#### Required work:
Starting at the first line and ending at the one with "es un amante", give the lines of the listing again exactly, and nothing else; skip the pictures.

#### Input records:
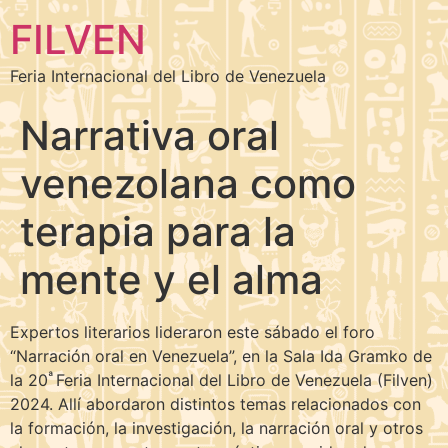
FILVEN
Feria Internacional del Libro de Venezuela
Narrativa oral
venezolana como
terapia para la
mente y el alma
Expertos literarios lideraron este sábado el foro
“Narración oral en Venezuela”, en la Sala Ida Gramko de
ª
la 20
Feria Internacional del Libro de Venezuela (Filven)
2024. Allí abordaron distintos temas relacionados con
la formación, la investigación, la narración oral y otros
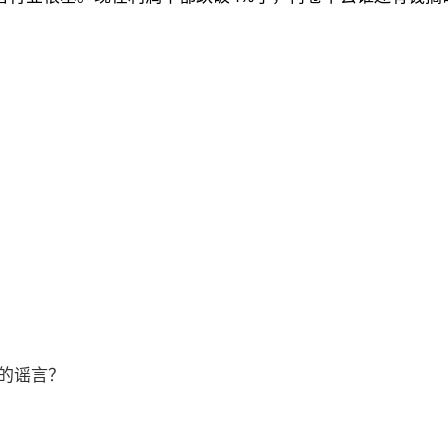
，该公司应收账款周转天数，从
74.13
天增至
94.80
天，应收
款周转天数同样显著上升，
2024
年已达到
109.3
天。
外。公司应收账款周转天数，从
2022
年的
44.77
天增至
202
业参与者的生存状况可想而知。
内卷没有赢家
。然而，由于内卷程度的不断加深，行业效益普遍下降。
的谣言？
8%
，利润率仅为
4.3%
，低于整体工业企业
5.4%
的利润率水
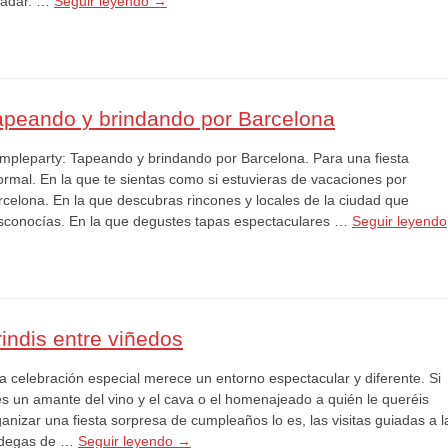
ladar. …
Seguir leyendo
→
apeando y brindando por Barcelona
mpleparty: Tapeando y brindando por Barcelona. Para una fiesta
formal. En la que te sientas como si estuvieras de vacaciones por
rcelona. En la que descubras rincones y locales de la ciudad que
sconocías. En la que degustes tapas espectaculares …
Seguir leyendo
rindis entre viñedos
a celebración especial merece un entorno espectacular y diferente. Si
es un amante del vino y el cava o el homenajeado a quién le queréis
anizar una fiesta sorpresa de cumpleaños lo es, las visitas guiadas a l
degas de …
Seguir leyendo
→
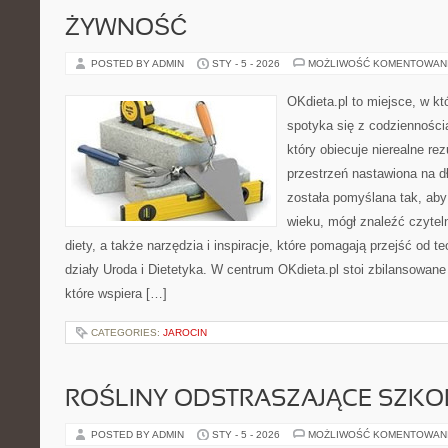
ŻYWNOŚĆ
POSTED BY ADMIN
STY - 5 - 2026
MOŻLIWOŚĆ KOMENTOWAN
OKdieta.pl to miejsce, w 
spotyka się z codziennością
który obiecuje nierealne rez
przestrzeń nastawiona na d
została pomyślana tak, aby
wieku, mógł znaleźć czyte
diety, a także narzędzia i inspiracje, które pomagają przejść od t
działy Uroda i Dietetyka. W centrum OKdieta.pl stoi zbilansowane
które wspiera […]
CATEGORIES:
JAROCIN
ROŚLINY ODSTRASZAJĄCE SZKO
POSTED BY ADMIN
STY - 5 - 2026
MOŻLIWOŚĆ KOMENTOWAN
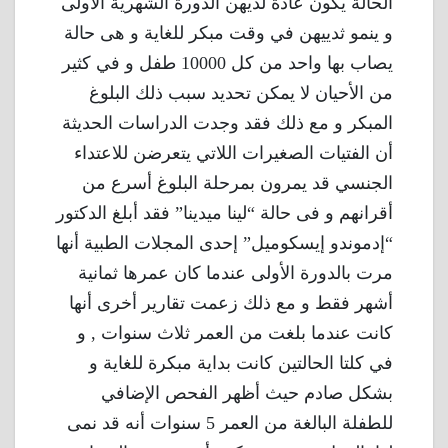
الحالة يكون عادة لديهن الدورة الشهرية الأولى
و ينمو ثدييهن في وقت مبكر للغاية و هى حالة
يصاب بها واحد من كل 10000 طفل و في كثير
من الأحيان لا يمكن تحديد سبب ذلك البلوغ
المبكر و مع ذلك فقد وجدت الدراسات الحديثة
أن الفتيات الصغيرات اللاتي يتعرضن للاعتداء
الجنسي قد يمرون بمرحلة البلوغ أسرع من
أقرانهم و فى حالة “لينا ميدينا” فقد أبلغ الدكتور
“إدموندو إيسكوميل” إحدى المجلات الطبية أنها
مرت بالدورة الأولى عندما كان عمرها ثمانية
أشهر فقط و مع ذلك زعمت تقارير أخرى أنها
كانت عندما بلغت من العمر ثلاث سنوات , و
في كلتا الحالتين كانت بداية مبكرة للغاية و
بشكل صادم حيث أظهر الفحص الإضافي
للطفلة البالغة من العمر 5 سنوات أنه قد نمى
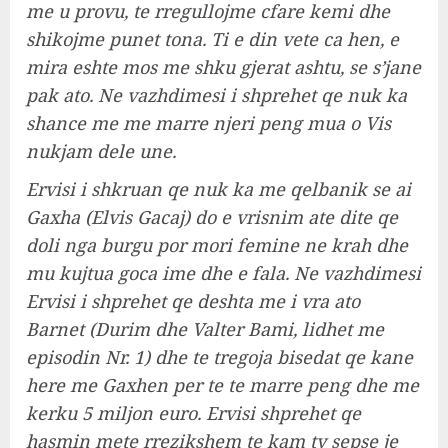
me u provu, te rregullojme cfare kemi dhe
shikojme punet tona. Ti e din vete ca hen, e
mira eshte mos me shku gjerat ashtu, se s’jane
pak ato. Ne vazhdimesi i shprehet qe nuk ka
shance me me marre njeri peng mua o Vis
nukjam dele une.
Ervisi i shkruan qe nuk ka me qelbanik se ai
Gaxha (Elvis Gacaj) do e vrisnim ate dite qe
doli nga burgu por mori femine ne krah dhe
mu kujtua goca ime dhe e fala. Ne vazhdimesi
Ervisi i shprehet qe deshta me i vra ato
Barnet (Durim dhe Valter Bami, lidhet me
episodin Nr. 1) dhe te tregoja bisedat qe kane
here me Gaxhen per te te marre peng dhe me
kerku 5 miljon euro. Ervisi shprehet qe
hasmin mete rrezikshem te kam ty sepse je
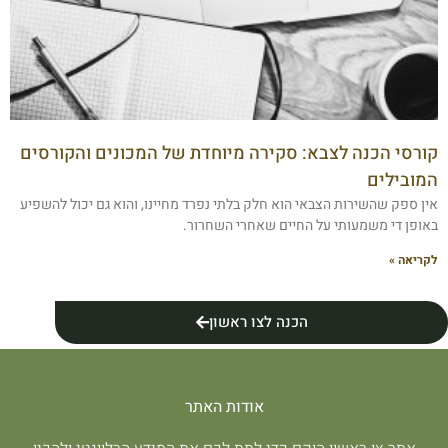
קורסי הכנה לצבא: סקירה מיוחדת של המכונים והקורסים
המובילים
אין ספק שהשירות הצבאי הוא חלק בלתי נפרד מחיינו, והוא גם יכול להשפיע
באופן די משמעותי על החיים שאחרי השחרור.
לקריאה »
הכנה לצו ראשון
אודות האתר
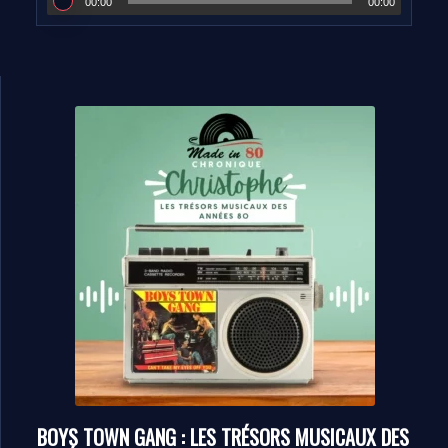
00:00
00:00
BOYS TOWN GANG : LES TRÉSORS MUSICAUX DES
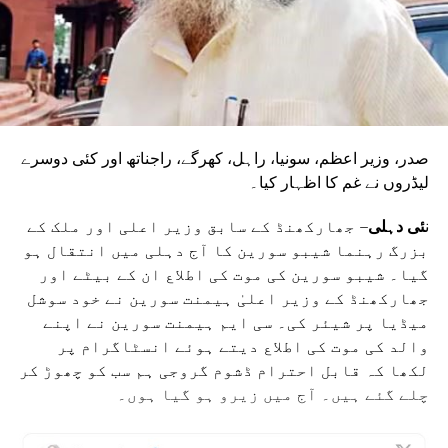
صدر، وزیر اعظم، سونیا، راہل، کھرگے، راجناتھ اور کئی دوسرے
لیڈروں نے غم کا اظہار کیا۔
ن
ئی دہلی
– جھارکھنڈ کے سابق وزیر اعلی اور ملک کے
بزرگ رہنما شیبو سورین کا آج دہلی میں انتقال ہو
گیا۔ شیبو سورین کی موت کی اطلاع ان کے بیٹے اور
جھارکھنڈ کے وزیر اعلیٰ ہیمنت سورین نے خود سوشل
میڈیا پر شیئر کی۔ سی ایم ہیمنت سورین نے اپنے
والد کی موت کی اطلاع دیتے ہوئے انسٹاگرام پر
لکھا کہ قابل احترام ڈشوم گروجی ہم سب کو چھوڑ کر
چلے گئے ہیں۔ آج میں زیرو ہو گیا ہوں۔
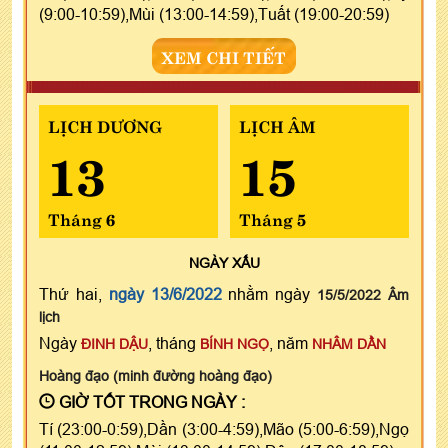
(9:00-10:59),Mùi (13:00-14:59),Tuất (19:00-20:59)
XEM CHI TIẾT
LỊCH DƯƠNG
LỊCH ÂM
13
15
Tháng 6
Tháng 5
NGÀY
XẤU
Thứ hai,
ngày 13/6/2022
nhằm ngày
15/5/2022 Âm
lịch
Ngày
, tháng
, năm
ĐINH DẬU
BÍNH NGỌ
NHÂM DẦN
Hoàng đạo (minh đường hoàng đạo)
GIỜ TỐT TRONG NGÀY :
Tí (23:00-0:59),Dần (3:00-4:59),Mão (5:00-6:59),Ngọ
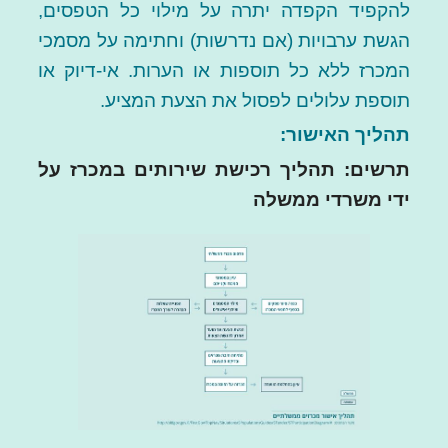
להקפיד הקפדה יתרה על מילוי כל הטפסים,
הגשת ערבויות (אם נדרשות) וחתימה על מסמכי
המכרז ללא כל תוספות או הערות. אי-דיוק או
תוספת עלולים לפסול את הצעת המציע.
תהליך האישור:
תרשים: תהליך רכישת שירותים במכרז על
ידי משרדי ממשלה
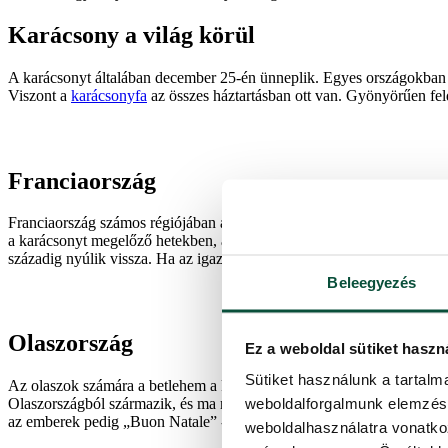
Karácsony a világ körül
A karácsonyt általában december 25-én ünneplik. Egyes országokban a
Viszont a
karácsonyfa
az összes háztartásban ott van. Gyönyörűen feldí
Franciaország
Franciaország számos régiójában a karácsonyi ünnepségek december 6
a karácsonyt megelőző hetekben, a gyerekek pedig türelmesen nyitogat
századig nyúlik vissza. Ha az igazi francia karácsonyi érzetet szeretn
Beleegyezés
Olaszország
Ez a weboldal sütiket haszn
Sütiket használunk a tartal
Az olaszok számára a betlehem a karácsonyi dekoráció legfontosabb ré
weboldalforgalmunk elemzésé
Olaszországból származik, és ma már a világ számos országában elter
az emberek pedig „Buon Natale” -t, azaz „Boldog karácsonyt” kívánn
weboldalhasználatra vonatko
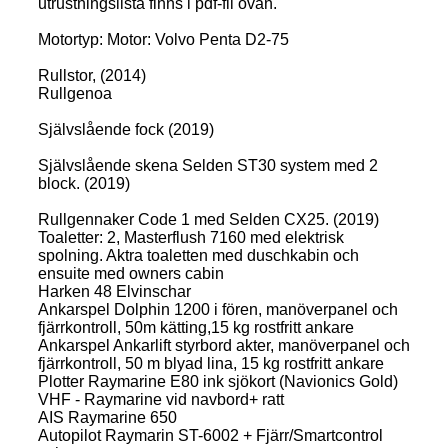
utrustningslista finns i pdf-fil ovan.
Motortyp: Motor: Volvo Penta D2-75
Rullstor, (2014)
Rullgenoa
Självslående fock (2019)
Självslående skena Selden ST30 system med 2
block. (2019)
Rullgennaker Code 1 med Selden CX25. (2019)
Toaletter: 2, Masterflush 7160 med elektrisk
spolning. Aktra toaletten med duschkabin och
ensuite med owners cabin
Harken 48 Elvinschar
Ankarspel Dolphin 1200 i fören, manöverpanel och
fjärrkontroll, 50m kätting,15 kg rostfritt ankare
Ankarspel Ankarlift styrbord akter, manöverpanel och
fjärrkontroll, 50 m blyad lina, 15 kg rostfritt ankare
Plotter Raymarine E80 ink sjökort (Navionics Gold)
VHF - Raymarine vid navbord+ ratt
AIS Raymarine 650
Autopilot Raymarin ST-6002 + Fjärr/Smartcontrol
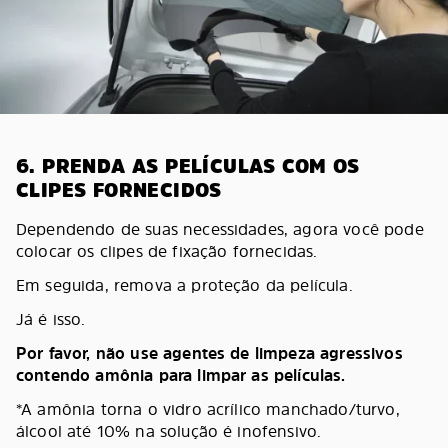
6. PRENDA AS PELÍCULAS COM OS
CLIPES FORNECIDOS
Dependendo de suas necessidades, agora você pode
colocar os clipes de fixação fornecidas.
Em seguida, remova a proteção da película.
Já é isso.
Por favor, não use agentes de limpeza agressivos
contendo amônia para limpar as películas.
*A amônia torna o vidro acrílico manchado/turvo,
álcool até 10% na solução é inofensivo.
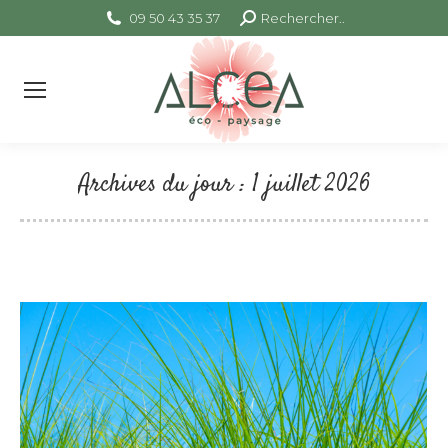
09 50 43 35 37
Search:
Rechercher..
Archives du jour :
1 juillet 2026
Vous êtes ici :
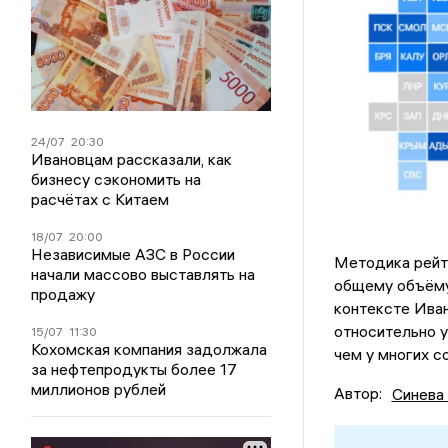
24/07
20:30
Ивановцам рассказали, как
бизнесу сэкономить на
расчётах с Китаем
18/07
20:00
Независимые АЗС в России
Методика рейт
начали массово выставлять на
общему объёму 
продажу
контексте Иван
относительно у
15/07
11:30
Кохомская компания задолжала
чем у многих с
за нефтепродукты более 17
миллионов рублей
Автор:
Синева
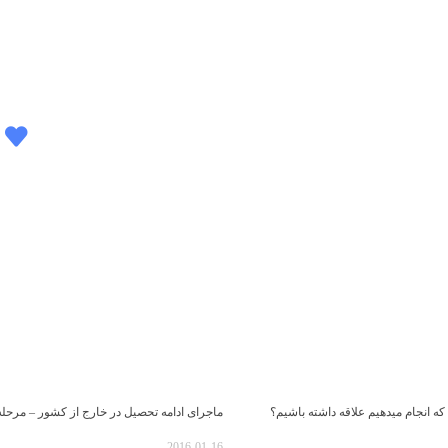
 که انجام میدهیم علاقه داشته باشیم؟
ماجرای ادامه تحصیل در خارج از کشور – مرحله
2016-01-16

#### Result of the exercise:
FILVEN
Feria Internacional del Libro de Venezuela
Narrativa oral
venezolana como
terapia para la
mente y el alma
Expertos literarios lideraron este sábado el foro
“Narración oral en Venezuela”, en la Sala Ida Gramko de
ª
la 20
Feria Internacional del Libro de Venezuela (Filven)
2024. Allí abordaron distintos temas relacionados con
la formación, la investigación, la narración oral y otros
，该公司应收账款周转天数，从
74.13
天增至
94.80
天，应收
款周转天数同样显著上升，
2024
年已达到
109.3
天。
外。公司应收账款周转天数，从
2022
年的
44.77
天增至
202
业参与者的生存状况可想而知。
内卷没有赢家
。然而，由于内卷程度的不断加深，行业效益普遍下降。
的谣言？
8%
，利润率仅为
4.3%
，低于整体工业企业
5.4%
的利润率水
ladar. …
Seguir leyendo
→
apeando y brindando por Barcelona
mpleparty: Tapeando y brindando por Barcelona. Para una fiesta
formal. En la que te sientas como si estuvieras de vacaciones por
rcelona. En la que descubras rincones y locales de la ciudad que
sconocías. En la que degustes tapas espectaculares …
Seguir leyendo
rindis entre viñedos
a celebración especial merece un entorno espectacular y diferente. Si
es un amante del vino y el cava o el homenajeado a quién le queréis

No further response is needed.